Headlining JerkFest this year is reggae artist Luciano The Messenjah. Photo: Courtesy of the artist

As a testament to the quality of the festival, chefs return year after year for competitions, judging gigs and enjoying the event. Chef Kwasi Kwaa, who won the Seafood Throwdown last year before opening Comfort Kitchen in Dorchester, will return to defend his title. No matter what chef is cooking, there’s no shortage of Jamaican flavors at the festival: Every food vendor is required to offer at least one jerk spice dish.

The festival centers food, drinks, music and art, but Williams also thought carefully about the economic side of the event. “We have about 70 volunteers,” says Williams. “We’ve hired about 25 people within the community. Probably another 10 more for the day of the event.”

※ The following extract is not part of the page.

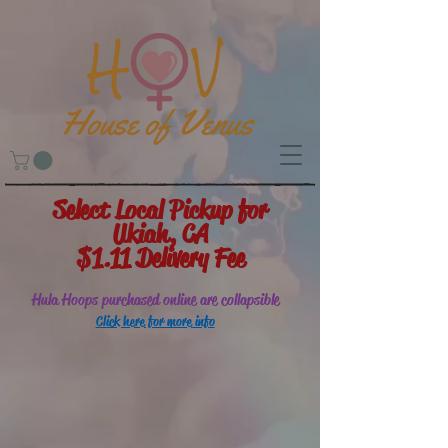
Select Local Pickup for
Ukiah, CA
$1.11 Delivery Fee
Hula Hoops purchased online are collapsible
Click here for more info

Boston JerkFest also partners with the Black Economic Council of Massachusetts, which is providing devices that will allow vendors to accept credit cards on site. The event is designed to support the Black community, both culinarily and economically.

PHOTO Kenny Hyde

This year JerkFest will run for an extra hour and the festival footprint has been expanded since last year to accommodate more vendors and programs. The kids and culture stage also offers a significant increase in performances.

This isn’t Williams’ first, or even tenth, rodeo. She’s also a producer of other major food festivals around Boston such as the Boston Local Food Festival, the Boston Hot Sauce Festival, Cambridge Carnival International and more. But JerkFest is a special passion project, rooted in her own heritage.

“We appreciate the Boston community for supporting the festival all these years,” says Williams. “This is an amazing event and we’re proud to be called Boston JerkFest.”